De qué está hecho el "tú me gustas"? Lacan responde de esa dosis, de eso que hace que en una proporción exacta e irremplazable, el soporte que el sujeto encuentra en el objeto a hace resonar en ustedes lo que hace falta para que eso les guste. Es gracias a eso, , a esa resonancia, a que el objeto a en el que uno se apoya hace resonar algo en el otro, que hay encuentro en las relaciones humanas, y es el corazón de todo lo que en nuestra epoca se articuló sobre las relaciones humanas. Precisamente de eso se distingue el analista no recurriendo nunca dentro del psicoanálisis a ese inexpresable, a ese término que da soporte a la realidad del Otro, a ese "tú me agradas", "tú me desagradas".

"He aquí algo original que sin embargo no es tan nuevo, aunque se haya articulado de una forma que puede parecerles impactante. Porque qué es lo que quiere decir cuando se le pide al psicoanalista no hacer jugar en el análisis lo que se llama contratransferencia? Los desafío a darle otro sentido que éste, que no coloque allí ni el 'tú me gustas' ni el 'tú me desagradas' después de haberlo definido como lo hice, es decir la resonancia del objeto a.".

La resonancia del objeto a del analizante en el fantasma del analista es entonces la segunda manera como me oriento en el tema de la neutralidad.

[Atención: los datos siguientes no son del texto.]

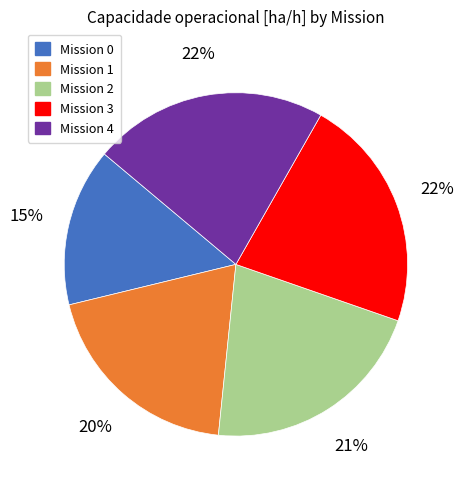

Which has a higher value, Mission 3 or Mission 1?

Mission 3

La tercera manera es la subversión del sentido, tal como figura en L’insu.

Qué es lo que se neutraliza? En el primer caso se neutraliza el yo.

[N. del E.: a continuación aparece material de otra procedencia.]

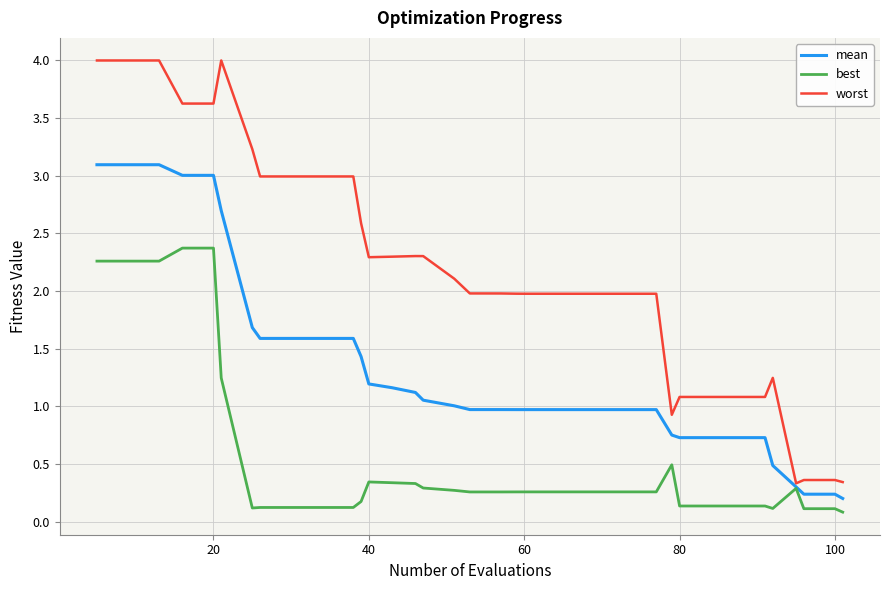

What is the greatest value displayed?

4.0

En el segundo se neutraliza al analista como sujeto, es la formula de la contratrasferencia, se neutraliza el fantasma del analista. Es todo el caldo de cultivo de la contratransferencia. Se neutraliza finalmente la atribución de sentido.

Qué hay más allá de la neutralidad. Más allá de la neutralidad equivale a tomar partido. Si se quiere buscar en las referencias de Lacan, pienso que hay tres direcciones: el deseo del analista, el acto analítico, ambas son maneras de pensar el más allá de la neutralidad a partir del deseo. Por ejemplo en el Seminario II Lacan habla de las matemáticas y dice: "la neutralidad aparente de ese campo oculta la presencia del deseo como tal". Es decir que si uno toma la vertiente del deseo del analista o del acto del analista lo que está tomando es la vertiente del deseo para pensar más allá de la neutralidad.

Finalmente la última indicación que quiero hacer esta noche es que otra manera de tomar el más allá de la neutralidad sea tomar la dimensión del semblante, lo que reubica el comentario de la vacilación calculada de la neutralidad y supone orientarse ya no tanto por el deseo sino más bien por el goce, y por el sin sentido.